El roble sin cabeza
Pobre de ese roble sin cabeza de su marido.
Desde hacía algún tiempo, no sabía exactamente cuando él se había hecho viejo.
Aún siendo uno de esos pocos privilegiados que aparentan menos edad de la que tienen, sus noventa octubres se le empezaban a notar, pero aún así conservando siempre su increíble salud de roble.
Paradojas de la vida, su mente siempre fue su fuerte. Así como su inconfundible trato amable y diplomático. Y muy admirado por su asombrosa cultura y bagaje intelectual.
Casi inverosimil resulta hoy recordar sus años de profesión más activos, moviéndose como pez en el agua entre anglosajones.
En cuanto a su mujer, un cuarto de siglo más joven que él, se enamoró de ese hombre de frente ancha y con la voz profunda de Yves Montand.
Lejos estaba su ilusa fantasía de mujer, de llegar a casarse con un gran hombre y de imaginar que su diferencia de edad, resultaría con el paso del tiempo casi incestuosa.
Más tarde, como fruto a la más dispar de las parejas, la vida les premiaría con una hija.
Despacio y casi sin percartarse, él iba olvidando quien era y quien había sido. Mientras ella iba convirtiéndose en su voz y memoria de cada una de sus historias de vida. Haciéndole revivir con sus palabras sus mejores momentos ya olvidados.

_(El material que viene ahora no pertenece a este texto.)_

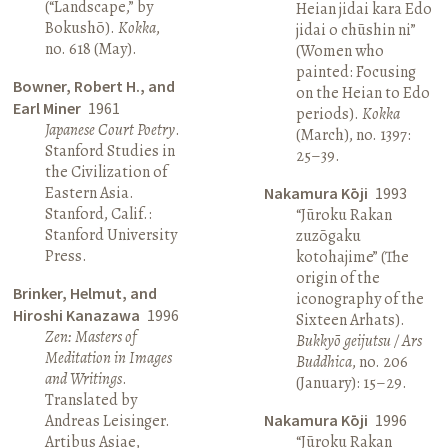
(“Landscape,” by
Heian jidai kara Edo
Bokushō).
Kokka
,
jidai o chūshin ni”
no. 618 (May).
(Women who
painted: Focusing
Bowner, Robert H., and
on the Heian to Edo
Earl Miner
1961
periods).
Kokka
Japanese Court Poetry
.
(March), no. 1397:
Stanford Studies in
25–39.
the Civilization of
Eastern Asia.
Nakamura Kōji
1993
Stanford, Calif.:
“Jūroku Rakan
Stanford University
zuzōgaku
Press.
kotohajime” (The
origin of the
Brinker, Helmut, and
iconography of the
Hiroshi Kanazawa
1996
Sixteen Arhats).
Zen: Masters of
Bukkyō geijutsu / Ars
Meditation in Images
Buddhica
, no. 206
and Writings
.
(January): 15–29.
Translated by
Andreas Leisinger.
Nakamura Kōji
1996
Artibus Asiae,
“Jūroku Rakan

Desde hacía algún tiempo, mirarle a los ojo le producía una infinita tristeza. Intentaba comprender que habría dentro de esa nada que él tanto contemplaba.
Casi toda su vida ella creyó que lo peor de llegar a viejo sería llenarse de arrugas, de arrastrar los pies, aquejado de mil males, y ahora, todo eso le parecía irrelevante ante la espantosa idea de verse vaciado de memoria.
Es así como ella llega a la triste conclusión de que una vez que la mente nos abandona, borrando nuestros recuerdos, nuestras vivencias, todo lo que hemos sido en nuestra vida entera, es ahí donde se halla la verdadera tragedia de llegar a viejo, sano como un roble, pero sin cabeza.